Viernes, 9 de octubre de 2009 | Hoy
Por Omar Acha *
Al pagar por sexo se adhiere a una reducción del otro cuerpo a la condición de objeto: de un objeto con el que frotarse, o por el cual ser friccionado, hasta lograr alguna forma de disfrute. Sin duda, que esa manera de gozar satisface a mucha gente; de allí la demanda de la prostitución. De ese modo se asume que erotismo y genitalidad son prácticamente sinónimos. La genitalidad tiene como meta la satisfacción, en cambio, el erotismo es un mundo más vasto, más impredecible, y ciertamente, más excitante. El erotismo se arriesga al deseo; se aventura a la indiferencia de la pareja. Si se llega a descubrir de soslayo que la otra persona no disfruta –por ejemplo, si mira la pared–, el propio deseo es aniquilado, porque se convierte en pura frotación. Sólo con la pasión en la mirada amante, con la respiración agitada, con el abrazo febril y el grito irreprimible, es que el erotismo se enlaza con el orgasmo.
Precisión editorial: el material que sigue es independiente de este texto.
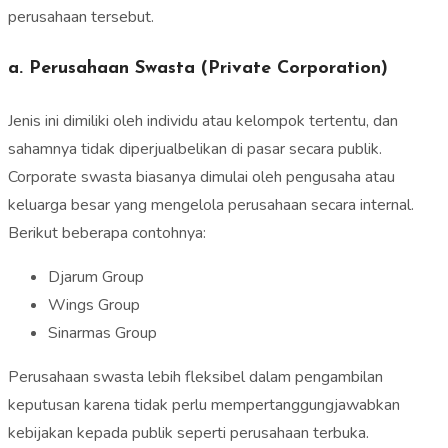
perusahaan tersebut.
a. Perusahaan Swasta (Private Corporation)
Jenis ini dimiliki oleh individu atau kelompok tertentu, dan
sahamnya tidak diperjualbelikan di pasar secara publik.
Corporate swasta biasanya dimulai oleh pengusaha atau
keluarga besar yang mengelola perusahaan secara internal.
Berikut beberapa contohnya:
Djarum Group
Wings Group
Sinarmas Group
Perusahaan swasta lebih fleksibel dalam pengambilan
keputusan karena tidak perlu mempertanggungjawabkan
kebijakan kepada publik seperti perusahaan terbuka.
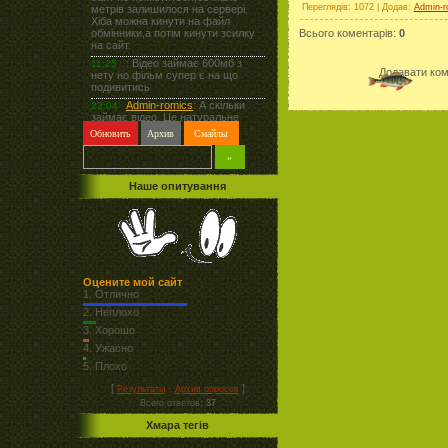
Переглядів
: 1072 |
Додав
:
Admin-r
Всього коментарів
:
0
Додавати ком
Наше опитування
Оцените мой сайт
1.
Отлично
2.
Неплохо
3.
Хорошо
4.
Ужасно
5.
Плохо
[
·
]
Результаты
Архив опросов
Всего ответов:
37
Хмара тегів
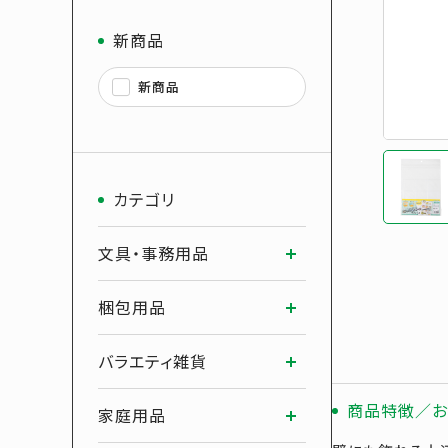
新商品
新商品
カテゴリ
文具・事務用品
梱包用品
バラエティ雑貨
商品特徴／お
家庭用品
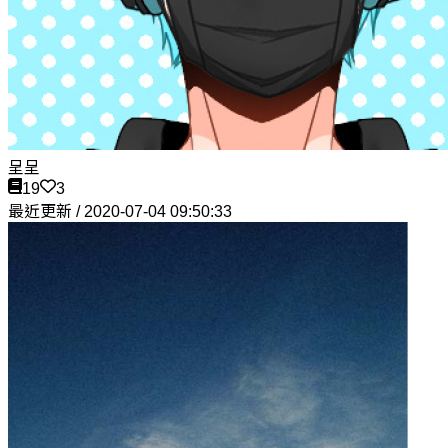
呈呈
19
3
最近更新 / 2020-07-04 09:50:33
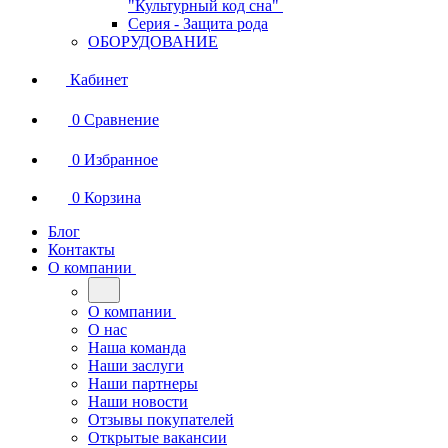
"Культурный код сна"
Серия - Защита рода
ОБОРУДОВАНИЕ
Кабинет
0
Сравнение
0
Избранное
0
Корзина
Блог
Контакты
О компании
О компании
О нас
Наша команда
Наши заслуги
Наши партнеры
Наши новости
Отзывы покупателей
Открытые вакансии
En el consumo de prostitución se paga por el entusiasmo, por una gestualidad gozosa pero obviamente apócrifa.
La prostitución es una ocupación ligada a la sociedad capitalista (es sencillamente falso que sea “la profesión más vieja del mundo”) y perderá sentido cuando los seres humanos seamos criaturas socialmente deseantes; cuando la asimilación del cuerpo de un otro a la condición de insumo objetivo ya no sea interesante. Es que cuando se impone una dinámica de deseo, la dialéctica de la frotación se desgasta. En nuestra civilización, se prodiga dinero para evadir el deseo (y su peligro, porque el deseo es de temer), para hallar lo que no obtenemos en nuestra propia cama. No pagar por sexo es, para mí, la espera de la entrega voluntaria y amante, recíproca. Es el requerimiento autónomo, la anticipación utópica y apasionante de una existencia más libre que quizá vivamos en una sociedad distinta.
* Escritor y profesor universitario.